Local dairy producer Bulla has moved early in adopting the new labelling regime, as has Simplot Australia, which manufactures Edgell canned goods and Chiko Rolls among other products.
But others in the food industry have criticised the changes, saying implementation is proving difficult and time consuming, and costs will run into millions of dollars, which will have to be borne by producers.
Why the change?
The laws were updated after a government review into country of origin labelling revealed that consumers found existing food labels “confusing or unhelpful,” and as a result of 25 Australians contracted Hepatitis A in 2015 from consuming imported frozen berries.
Australian foods will still display the kangaroo symbol but the proportion of Australian ingredients by weight must also be included in a statement or bar graph. However, some local food producers say they will be forced to use conservative estimates on their labels of how much of their product could be called Australian because of the seasonality and availability of ingredients.
Although the government has provided an online tool to help businesses put together labels that meet the new standards, far more is involved in complying with the requirements than a one-off design change. Many will need to acquire equipment and implement new production management systems, resulting in capex spend that could have been previously used to invest in growth.
Unfortunately, despite these challenges, there is no option to ignore the 2018 deadline.
Food manufacturers who fail to comply with the new labelling laws could be fined up to $1.1 million and $220,000 for a person. To top it off, companies could also face injunctions and compensatory orders, and may be ordered to correct advertising that is ruled to be misleading.
Companies found in breach of Australian Consumer Law may be exposed to legal action from third parties who have suffered loss or damage as a result of non-compliant labelling.
In short, food manufacturers simply must find the funds and resources to update their processes, technology and equipment.
What are the options in the food manufacturing industry?
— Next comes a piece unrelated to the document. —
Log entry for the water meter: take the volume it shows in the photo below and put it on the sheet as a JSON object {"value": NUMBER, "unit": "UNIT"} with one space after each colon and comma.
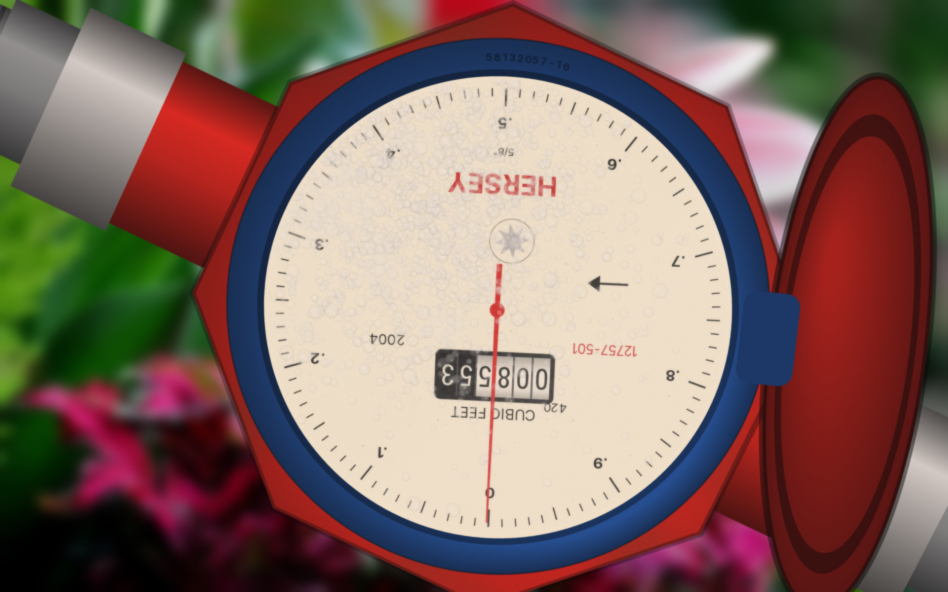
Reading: {"value": 8553.00, "unit": "ft³"}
Typically, manufacturers will either acquire the equipment outright by using cash reserves or shareholder equity, or going straight to the bank for a loan. There’s nothing wrong with this approach, however, if you need flexibility in your arrangement or labelling requirements change in the future, businesses will be restricted as a result of capital being tied up in the equipment.
Manufacturers could also look at refinancing existing equipment such as a SARB (sale-and-rent-back), giving the operator an immediate cash injection or by acquiring the equipment using an alternative capital solution.
Alternative finance is typically more flexible than a traditional loan. Yes, upgrades and maintenance can be added into the agreement, depending on what it is, but alternative finance can be so much more. It’s not just about giving a business an ‘off the shelf’ capital solution, it’s about understanding what the business’ challenge is, what they need to solve it and how we can get them there.
No two businesses are the same and nor should their finance solution be. What works for one business could be great, but for another it could only cause more problems. That’s why by working with an independent alternative capital funder, you not just get access to capital, but a tailored service to help your business.
At the end of the day, wherever the funding comes from, food and beverage manufacturers cannot afford to ignore the need to change. To stay competitive, keep products on the shelves, they must be ready to adapt.